That is exactly what Seagate has done. Three years ago they demonstrated 250 gigabits per square inch density using the technology. Since then, Gage says, they’ve made substantial improvements in two areas: the recording head and the iron-platinum medium.
The biggest issue with the new head is that it needs to focus light onto 25-nanometer-wide spots, which is tough with conventional lens-based optics. So Seagate uses a parabolic mirror that focuses light down to a quarter of its wavelength, making 100-nanometer spots. To tighten that even more, Seagate researchers use a tiny gold antenna that collects light and reemits it at a 30-nanometer spot. “It’s a gold piece that has to be appropriately shaped,” Gage says. “We’ve tried a number of different antenna shapes.”

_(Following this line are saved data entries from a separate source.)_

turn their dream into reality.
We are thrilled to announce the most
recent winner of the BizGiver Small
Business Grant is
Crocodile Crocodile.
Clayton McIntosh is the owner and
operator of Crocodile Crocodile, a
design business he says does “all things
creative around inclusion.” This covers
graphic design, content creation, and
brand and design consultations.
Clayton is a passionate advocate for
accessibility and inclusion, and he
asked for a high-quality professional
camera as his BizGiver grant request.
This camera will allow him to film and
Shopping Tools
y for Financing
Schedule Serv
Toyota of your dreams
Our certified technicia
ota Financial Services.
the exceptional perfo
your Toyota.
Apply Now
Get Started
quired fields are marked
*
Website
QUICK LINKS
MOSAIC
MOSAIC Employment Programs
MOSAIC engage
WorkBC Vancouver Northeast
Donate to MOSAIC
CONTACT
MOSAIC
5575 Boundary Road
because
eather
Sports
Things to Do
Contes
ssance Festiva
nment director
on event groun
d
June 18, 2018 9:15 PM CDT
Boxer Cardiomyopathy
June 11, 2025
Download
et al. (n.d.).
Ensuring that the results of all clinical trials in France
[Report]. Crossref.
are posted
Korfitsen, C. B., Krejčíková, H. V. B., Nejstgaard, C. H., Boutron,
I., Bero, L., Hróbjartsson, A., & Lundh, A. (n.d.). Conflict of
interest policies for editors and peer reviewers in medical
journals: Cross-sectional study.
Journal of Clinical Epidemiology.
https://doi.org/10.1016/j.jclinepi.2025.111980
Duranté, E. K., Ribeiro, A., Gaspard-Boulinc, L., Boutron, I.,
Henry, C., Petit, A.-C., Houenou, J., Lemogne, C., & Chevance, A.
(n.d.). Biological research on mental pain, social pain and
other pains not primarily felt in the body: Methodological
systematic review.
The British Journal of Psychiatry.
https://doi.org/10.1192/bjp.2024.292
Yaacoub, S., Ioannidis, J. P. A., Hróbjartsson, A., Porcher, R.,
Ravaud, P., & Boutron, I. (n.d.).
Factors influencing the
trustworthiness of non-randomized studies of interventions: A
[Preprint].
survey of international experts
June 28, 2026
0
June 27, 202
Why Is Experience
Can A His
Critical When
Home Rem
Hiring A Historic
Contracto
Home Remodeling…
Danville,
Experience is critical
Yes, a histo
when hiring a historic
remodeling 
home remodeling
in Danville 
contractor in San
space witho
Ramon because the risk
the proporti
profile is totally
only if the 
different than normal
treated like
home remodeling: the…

The iron-platinum medium poses its own difficulties. “You need a smooth platter, a very good granular microstructure,” Gage says. “You have to be able to grow the right crystalline structure.” Plus, he says, heat spreads in the magnetic material. “You have to build layers in there to control the way the heat flows laterally and vertically.”
Seagate’s demo shows that they have overcome these significant engineering challenges, Kryder says. “This is exciting news.”
Right now, Seagate uses an external laser to shine light on the parabolic mirror. But Gage says they have already put a laser inside a recording head.
Nonetheless, Gage says, much more work is needed before Seagate has a commercial product: “Putting together the head, magnetic media, [electronic control circuits], and firmware and getting them into a hard drive is significant work.”